Software developer Andrew Matecha said in a Slack message that he routinely sees interactions like this in virtual reality. When women join virtual spaces, he said, they're often the only female bodies in the room — and male users respond by swarming around them.
Matecha described "countless awkward situations" involving female avatars in just a few hours inside a virtual reality room. One user approached a female avatar and said, "Haha, you have boobs!" Some users even groped the 3-D models. Another joked that the Vive controller was like a vibrator, then shook the thing around his crotch area.
Women are more skeptical of VR than men. No wonder.

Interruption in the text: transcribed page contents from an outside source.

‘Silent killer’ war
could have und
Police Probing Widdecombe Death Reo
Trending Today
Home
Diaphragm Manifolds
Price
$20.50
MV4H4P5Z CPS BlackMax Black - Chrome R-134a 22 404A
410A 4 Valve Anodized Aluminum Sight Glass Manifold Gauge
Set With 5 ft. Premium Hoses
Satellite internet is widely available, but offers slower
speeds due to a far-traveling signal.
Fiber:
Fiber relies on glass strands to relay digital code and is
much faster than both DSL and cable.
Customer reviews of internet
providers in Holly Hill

According to a survey, 82% of men are enthusiastic about virtual reality's positive potential compared to 69% of women, the Memo reported. It also revealed that 47% of women are worried about how virtual reality will effect family and mental health compared to 39% of men.
"This gender imbalance is going to be a big challenge for the VR industry over the next few years, to understand this disparity and tackle it head-on," Rick Chapman, high-tech sector specialist at Invest Bristol & Bath, the company behind the survey, told the Memo.

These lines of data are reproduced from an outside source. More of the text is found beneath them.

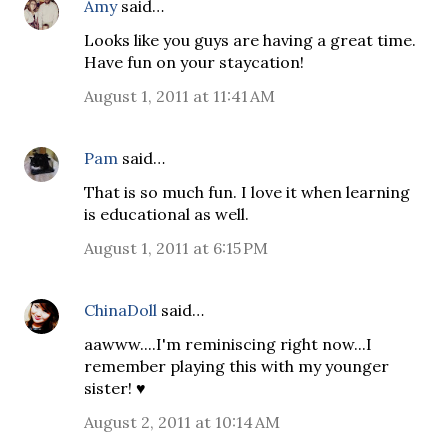
Amy
said…
Looks like you guys are having a great time.
Have fun on your staycation!
August 1, 2011 at 11:41 AM
Pam
said…
That is so much fun. I love it when learning
is educational as well.
August 1, 2011 at 6:15 PM
ChinaDoll
said…
aawww....I'm reminiscing right now...I
remember playing this with my younger
sister! ♥
August 2, 2011 at 10:14 AM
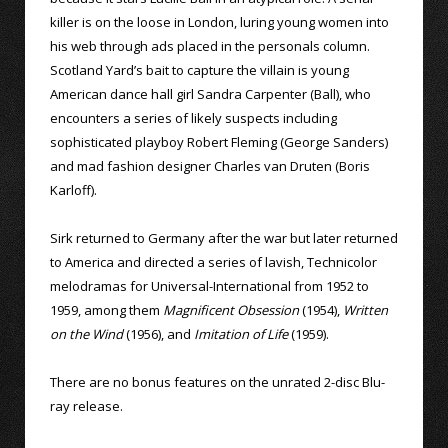
killer is on the loose in London, luring young women into
his web through ads placed in the personals column.
Scotland Yard’s bait to capture the villain is young
American dance hall girl Sandra Carpenter (Ball), who
encounters a series of likely suspects including
sophisticated playboy Robert Fleming (George Sanders)
and mad fashion designer Charles van Druten (Boris
Karloff).
Sirk returned to Germany after the war but later returned
to America and directed a series of lavish, Technicolor
melodramas for Universal-International from 1952 to
1959, among them
Magnificent Obsession
(1954),
Written
on the Wind
(1956), and
Imitation of Life
(1959).
There are no bonus features on the unrated 2-disc Blu-
ray release.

Gittens is adamant about the need for change: "Harassment has to be nipped in the bud in this medium where it can have such a strong effect."

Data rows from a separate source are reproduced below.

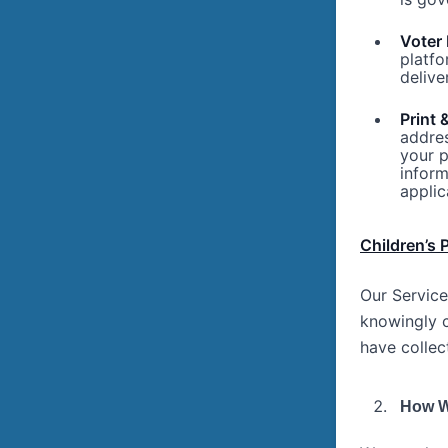
Voter 
platfo
delive
Print 
addres
your p
inform
applic
Children’s 
Our Service
knowingly c
have collec
How W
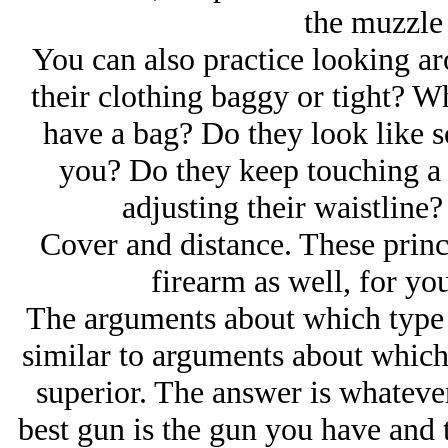
the muzzle a
You can also practice looking a
their clothing baggy or tight? W
have a bag? Do they look like 
you? Do they keep touching a ce
adjusting their waistline? 
Cover and distance. These princi
firearm as well, for yo
The arguments about which type o
similar to arguments about which s
superior. The answer is whatever
best gun is the gun you have and t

So how do we accomplish that?
We need to establish an ethical code of conduct around virtual reality
Even to video game veterans like Gittens and Whitaker, virtual reality is a completely new and palpable medium to learn to navigate — and it's emotional. VR is now mostly inundated with early adopters, but could soon be flooded with many more users who'd have a new harassment tool at their literal fingertips.
I spoke to AltspaceVR, a pioneer in the social VR space, regarding some of its users coming out with tales of harassment in the space, as Fusion recently reported.
Defamation, harassment, intolerance, cyberbullying and lewd or unwanted advances go against AltspaceVR community standards, resulting in the suspension or termination of a user account — but the team agrees that new features will need to be persistently considered.
"I think we've done more than anybody in this space by making interacting with people you don't know in virtual spaces safe and comfortable," CEO Eric Romo said in a phone call. "That being said, this is a brand-new medium. We agree that our existing feature set needs to be constantly reevaluated. To make it a safer and safer space."
For men, empathy matters
The developers, researchers and gamers I spoke with all had mostly positive things to say about virtual reality. They talked about the excitement of being able to wave at, hug and high-five the other users. Romo also discussed the "positive uplifting feeling" of a closeness you feel in virtual reality that is unlike any other digital medium.
Perhaps this feeling of togetherness can translate into a more positive experience. Maybe the first step is empathy — the recognition that the avatar next to you is also human. What may feel like a joke to someone in their living room might feel like an unwanted sexual interaction for the receiving end hundreds of miles away.
I messaged Jed Whitaker on Twitter about his humping incident on YouTube. After rewatching it, he told me, "I can see how that could be seen as harassment, and in hindsight it wasn't the best action for me to take, be it with them hearing me or not."
He added, "I'm outspoken for feminism, safe [spaces] and LGBTQIA rights and disappointed that this happened."
Whitaker has, in fact, been outspoken about the need to curb harassment in gaming. "We need safe spaces, not just from hateful messages, but emotes and assholes humping your corpse," he wrote in Destructoid in December 2015.
There's no such thing as a public digital space void of online abuse. Where there is internet, there will be trolls. But as more and more users flood this new, visceral medium, they need to know what's acceptable and what's harassment.
As Whitaker himself tweeted, "Developers really do need to consider the safety of users with options to prevent harassment."